### Passage for review
■ ■ ■
S3

Write trace JSON files to S3, R2, MinIO, and compatible endpoints

S3 broadcast is useful for durable storage and lakehouse workflows. Each trace is stored as JSON and can be queried with Athena, DuckDB, Snowflake external tables, or Spark.

broadcast-s3-config.json
{
  "destination": "s3",
  "enabled": true,
  "bucket_name": "therouter-traces",
  "region": "us-east-2",
  "access_key_id": "AKIA...",
  "secret_access_key": "<secret>",
  "custom_endpoint": "",
  "path_template": "openrouter-traces/{date}",
  "sampling_rate": 1
}
cURL
curl https://api.therouter.ai/v1/chat/completions   -H "Authorization: Bearer $THEROUTER_API_KEY"   -H "Content-Type: application/json"   -H "X-TheRouter.ai-Broadcast: true"   -d '{
    "model":"openai/gpt-4.1",
    "messages":[{"role":"user","content":"Generate release summary"}],
    "trace":{"trace_name":"S3 Archival Test","pipeline":"daily-batch"}
  }'
Least-privilege credentials
Use credentials restricted to write objects in the target bucket path. Avoid broad account-level access keys for observability pipelines.
■ ■ ■
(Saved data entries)
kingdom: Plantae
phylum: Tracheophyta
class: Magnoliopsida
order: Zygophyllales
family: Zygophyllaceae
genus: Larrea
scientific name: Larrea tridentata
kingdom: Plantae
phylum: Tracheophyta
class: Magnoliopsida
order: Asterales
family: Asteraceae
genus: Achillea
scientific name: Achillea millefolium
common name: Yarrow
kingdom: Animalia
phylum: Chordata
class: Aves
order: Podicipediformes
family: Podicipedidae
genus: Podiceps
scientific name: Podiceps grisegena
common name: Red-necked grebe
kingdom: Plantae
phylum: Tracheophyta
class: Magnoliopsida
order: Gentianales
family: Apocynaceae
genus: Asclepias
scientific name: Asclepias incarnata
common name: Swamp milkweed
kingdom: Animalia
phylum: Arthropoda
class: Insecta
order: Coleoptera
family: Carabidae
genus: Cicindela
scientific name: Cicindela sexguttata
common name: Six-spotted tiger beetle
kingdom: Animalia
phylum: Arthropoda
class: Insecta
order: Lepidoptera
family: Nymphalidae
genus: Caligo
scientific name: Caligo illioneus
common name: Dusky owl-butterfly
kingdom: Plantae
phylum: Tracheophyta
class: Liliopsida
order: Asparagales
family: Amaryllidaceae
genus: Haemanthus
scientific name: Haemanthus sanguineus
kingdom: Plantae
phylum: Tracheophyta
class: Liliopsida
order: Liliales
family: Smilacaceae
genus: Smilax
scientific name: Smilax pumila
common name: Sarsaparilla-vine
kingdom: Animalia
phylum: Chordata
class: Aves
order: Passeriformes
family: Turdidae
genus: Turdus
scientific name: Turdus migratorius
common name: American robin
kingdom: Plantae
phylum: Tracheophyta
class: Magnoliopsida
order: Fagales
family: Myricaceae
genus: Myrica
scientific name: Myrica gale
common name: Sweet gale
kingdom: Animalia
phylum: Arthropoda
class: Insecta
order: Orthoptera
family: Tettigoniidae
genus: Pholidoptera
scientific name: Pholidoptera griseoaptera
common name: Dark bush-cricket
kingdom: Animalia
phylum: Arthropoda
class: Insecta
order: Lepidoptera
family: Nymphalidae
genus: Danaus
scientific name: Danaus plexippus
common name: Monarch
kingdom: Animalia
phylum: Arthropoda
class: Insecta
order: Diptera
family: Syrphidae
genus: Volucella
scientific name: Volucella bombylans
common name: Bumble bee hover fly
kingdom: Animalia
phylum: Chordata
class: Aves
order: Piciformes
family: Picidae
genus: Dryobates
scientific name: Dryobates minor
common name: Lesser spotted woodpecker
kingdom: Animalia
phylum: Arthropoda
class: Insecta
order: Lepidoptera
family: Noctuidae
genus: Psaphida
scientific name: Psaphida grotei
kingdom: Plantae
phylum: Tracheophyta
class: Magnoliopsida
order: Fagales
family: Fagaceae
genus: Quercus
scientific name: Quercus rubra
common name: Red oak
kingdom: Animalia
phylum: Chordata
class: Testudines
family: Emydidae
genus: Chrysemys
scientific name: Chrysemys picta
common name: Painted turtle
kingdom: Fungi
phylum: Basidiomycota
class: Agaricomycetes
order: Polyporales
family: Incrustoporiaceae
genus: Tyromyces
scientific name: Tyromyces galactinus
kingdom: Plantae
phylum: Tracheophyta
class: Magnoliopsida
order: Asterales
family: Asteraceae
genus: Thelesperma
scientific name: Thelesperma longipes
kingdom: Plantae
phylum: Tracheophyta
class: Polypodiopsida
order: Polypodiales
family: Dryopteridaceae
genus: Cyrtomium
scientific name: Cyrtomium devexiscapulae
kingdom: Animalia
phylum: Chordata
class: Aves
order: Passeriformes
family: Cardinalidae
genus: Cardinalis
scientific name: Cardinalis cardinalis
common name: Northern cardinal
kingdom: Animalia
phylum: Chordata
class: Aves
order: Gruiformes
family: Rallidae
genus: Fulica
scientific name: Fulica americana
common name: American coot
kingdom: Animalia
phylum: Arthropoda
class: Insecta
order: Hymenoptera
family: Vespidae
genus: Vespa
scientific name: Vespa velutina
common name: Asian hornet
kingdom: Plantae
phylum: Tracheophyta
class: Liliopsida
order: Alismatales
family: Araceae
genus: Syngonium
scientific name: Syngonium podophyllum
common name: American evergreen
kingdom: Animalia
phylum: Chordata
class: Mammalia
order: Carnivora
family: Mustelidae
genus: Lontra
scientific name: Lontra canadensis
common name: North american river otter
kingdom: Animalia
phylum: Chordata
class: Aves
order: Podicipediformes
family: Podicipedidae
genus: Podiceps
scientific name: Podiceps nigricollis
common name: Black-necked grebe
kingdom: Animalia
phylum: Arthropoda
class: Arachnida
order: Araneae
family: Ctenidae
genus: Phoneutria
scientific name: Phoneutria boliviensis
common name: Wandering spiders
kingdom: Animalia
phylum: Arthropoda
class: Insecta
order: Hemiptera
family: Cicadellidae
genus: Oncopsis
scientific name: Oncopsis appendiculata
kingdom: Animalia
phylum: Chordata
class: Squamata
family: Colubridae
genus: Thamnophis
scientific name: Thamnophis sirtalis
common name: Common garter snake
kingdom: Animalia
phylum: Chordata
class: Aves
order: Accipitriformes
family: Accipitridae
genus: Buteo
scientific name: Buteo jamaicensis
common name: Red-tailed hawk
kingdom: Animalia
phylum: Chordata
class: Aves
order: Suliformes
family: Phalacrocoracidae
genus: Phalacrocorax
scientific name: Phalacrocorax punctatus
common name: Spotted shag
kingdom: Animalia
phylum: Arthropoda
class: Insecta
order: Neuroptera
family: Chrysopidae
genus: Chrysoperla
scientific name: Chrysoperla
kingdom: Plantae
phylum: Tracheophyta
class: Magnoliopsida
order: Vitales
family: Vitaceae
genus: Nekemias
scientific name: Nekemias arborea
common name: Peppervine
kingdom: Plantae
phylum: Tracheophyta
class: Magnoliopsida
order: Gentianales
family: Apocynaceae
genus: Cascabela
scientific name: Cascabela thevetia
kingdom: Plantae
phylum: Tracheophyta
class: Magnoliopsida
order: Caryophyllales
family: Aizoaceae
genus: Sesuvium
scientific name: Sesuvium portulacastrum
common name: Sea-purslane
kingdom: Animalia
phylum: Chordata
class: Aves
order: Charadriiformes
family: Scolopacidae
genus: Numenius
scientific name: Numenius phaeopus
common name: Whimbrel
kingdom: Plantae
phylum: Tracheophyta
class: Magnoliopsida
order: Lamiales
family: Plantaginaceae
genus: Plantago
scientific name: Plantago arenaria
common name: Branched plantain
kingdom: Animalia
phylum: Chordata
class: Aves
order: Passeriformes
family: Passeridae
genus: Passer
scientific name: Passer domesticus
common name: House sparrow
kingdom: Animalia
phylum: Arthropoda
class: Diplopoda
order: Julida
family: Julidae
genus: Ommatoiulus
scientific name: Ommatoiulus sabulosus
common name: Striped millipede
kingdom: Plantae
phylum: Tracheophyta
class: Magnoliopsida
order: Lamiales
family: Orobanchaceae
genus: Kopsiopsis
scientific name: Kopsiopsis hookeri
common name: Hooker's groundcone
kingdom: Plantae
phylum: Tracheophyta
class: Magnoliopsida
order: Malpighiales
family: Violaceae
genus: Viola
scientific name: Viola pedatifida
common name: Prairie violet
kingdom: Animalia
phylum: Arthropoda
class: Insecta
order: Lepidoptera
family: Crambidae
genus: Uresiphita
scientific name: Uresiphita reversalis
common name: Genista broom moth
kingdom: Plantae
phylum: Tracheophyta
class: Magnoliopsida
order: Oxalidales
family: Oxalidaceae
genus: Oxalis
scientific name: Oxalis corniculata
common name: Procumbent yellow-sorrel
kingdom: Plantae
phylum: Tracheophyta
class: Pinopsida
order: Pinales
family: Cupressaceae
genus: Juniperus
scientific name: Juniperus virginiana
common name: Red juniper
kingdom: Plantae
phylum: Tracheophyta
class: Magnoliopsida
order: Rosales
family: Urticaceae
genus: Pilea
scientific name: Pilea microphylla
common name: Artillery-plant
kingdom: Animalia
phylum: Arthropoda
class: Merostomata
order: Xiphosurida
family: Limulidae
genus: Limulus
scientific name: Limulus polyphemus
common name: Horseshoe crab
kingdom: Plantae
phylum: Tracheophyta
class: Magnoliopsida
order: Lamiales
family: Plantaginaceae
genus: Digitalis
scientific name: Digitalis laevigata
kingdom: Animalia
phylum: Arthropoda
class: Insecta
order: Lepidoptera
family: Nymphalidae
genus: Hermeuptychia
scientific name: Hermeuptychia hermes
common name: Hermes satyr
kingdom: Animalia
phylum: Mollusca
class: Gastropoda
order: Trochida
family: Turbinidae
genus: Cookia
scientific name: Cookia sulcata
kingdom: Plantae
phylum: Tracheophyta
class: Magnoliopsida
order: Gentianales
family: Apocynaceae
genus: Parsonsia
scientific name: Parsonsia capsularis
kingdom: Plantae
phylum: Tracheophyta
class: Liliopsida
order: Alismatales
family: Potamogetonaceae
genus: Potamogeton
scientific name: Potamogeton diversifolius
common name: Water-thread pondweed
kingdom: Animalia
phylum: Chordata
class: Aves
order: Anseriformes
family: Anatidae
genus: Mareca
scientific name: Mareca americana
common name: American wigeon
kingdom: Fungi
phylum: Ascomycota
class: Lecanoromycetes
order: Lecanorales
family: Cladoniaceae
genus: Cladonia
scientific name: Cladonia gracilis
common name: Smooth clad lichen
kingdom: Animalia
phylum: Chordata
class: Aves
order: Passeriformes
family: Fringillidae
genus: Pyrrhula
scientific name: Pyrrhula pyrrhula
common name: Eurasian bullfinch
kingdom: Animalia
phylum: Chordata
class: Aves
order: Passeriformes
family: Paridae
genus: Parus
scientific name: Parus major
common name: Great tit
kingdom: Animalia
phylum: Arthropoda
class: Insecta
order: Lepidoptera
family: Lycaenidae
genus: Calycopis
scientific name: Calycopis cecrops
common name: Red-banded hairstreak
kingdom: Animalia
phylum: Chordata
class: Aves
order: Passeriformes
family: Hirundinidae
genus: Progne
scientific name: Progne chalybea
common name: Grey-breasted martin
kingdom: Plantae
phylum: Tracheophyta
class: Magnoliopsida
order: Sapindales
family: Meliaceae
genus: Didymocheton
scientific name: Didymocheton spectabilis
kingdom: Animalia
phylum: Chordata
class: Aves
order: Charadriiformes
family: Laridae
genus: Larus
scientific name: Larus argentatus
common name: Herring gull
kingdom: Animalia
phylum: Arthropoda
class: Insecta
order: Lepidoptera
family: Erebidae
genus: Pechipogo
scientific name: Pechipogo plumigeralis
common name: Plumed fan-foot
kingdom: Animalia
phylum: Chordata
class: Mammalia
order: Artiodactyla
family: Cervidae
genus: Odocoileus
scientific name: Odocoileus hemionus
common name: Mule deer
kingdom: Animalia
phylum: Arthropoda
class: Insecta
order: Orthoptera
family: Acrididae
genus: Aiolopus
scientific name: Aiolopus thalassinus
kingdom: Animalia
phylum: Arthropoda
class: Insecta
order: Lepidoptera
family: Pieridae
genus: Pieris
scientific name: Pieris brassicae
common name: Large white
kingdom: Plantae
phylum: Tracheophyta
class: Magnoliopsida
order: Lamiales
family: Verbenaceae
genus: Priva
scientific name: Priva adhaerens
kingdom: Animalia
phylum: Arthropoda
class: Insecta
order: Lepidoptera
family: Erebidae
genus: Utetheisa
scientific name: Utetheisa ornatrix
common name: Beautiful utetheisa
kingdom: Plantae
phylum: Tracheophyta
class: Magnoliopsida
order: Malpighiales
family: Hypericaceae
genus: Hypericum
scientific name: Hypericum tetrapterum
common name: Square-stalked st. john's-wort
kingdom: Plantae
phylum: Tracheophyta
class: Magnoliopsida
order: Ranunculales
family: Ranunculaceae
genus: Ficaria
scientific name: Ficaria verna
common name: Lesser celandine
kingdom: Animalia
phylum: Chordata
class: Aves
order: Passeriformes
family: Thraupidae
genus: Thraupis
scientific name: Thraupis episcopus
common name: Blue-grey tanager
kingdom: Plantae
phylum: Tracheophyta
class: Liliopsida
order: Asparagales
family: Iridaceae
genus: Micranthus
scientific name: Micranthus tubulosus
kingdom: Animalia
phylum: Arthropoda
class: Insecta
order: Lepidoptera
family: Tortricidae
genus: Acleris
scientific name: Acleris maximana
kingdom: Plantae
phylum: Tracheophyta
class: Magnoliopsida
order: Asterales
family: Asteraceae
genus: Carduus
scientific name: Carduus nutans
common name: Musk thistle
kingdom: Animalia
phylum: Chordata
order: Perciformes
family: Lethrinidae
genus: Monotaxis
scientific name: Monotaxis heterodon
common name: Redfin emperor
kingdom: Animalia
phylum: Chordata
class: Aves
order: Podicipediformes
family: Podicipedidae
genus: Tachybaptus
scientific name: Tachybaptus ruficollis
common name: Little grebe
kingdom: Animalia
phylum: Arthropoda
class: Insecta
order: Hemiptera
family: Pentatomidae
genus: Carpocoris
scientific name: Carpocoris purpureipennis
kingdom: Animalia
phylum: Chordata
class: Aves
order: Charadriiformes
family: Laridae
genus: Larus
■ ■ ■
### Instructions
1 – Write out the passage of the S3 broadcast documentation from "S3 broadcast is" up to and including "tables, or Spark.".
2 – In the S3 broadcast documentation, what format is each trace stored in?

### Answers by task
1 –
S3 broadcast is useful for durable storage and lakehouse workflows. Each trace is stored as JSON and can be queried with Athena, DuckDB, Snowflake external tables, or Spark.

2 – Each trace is stored as JSON.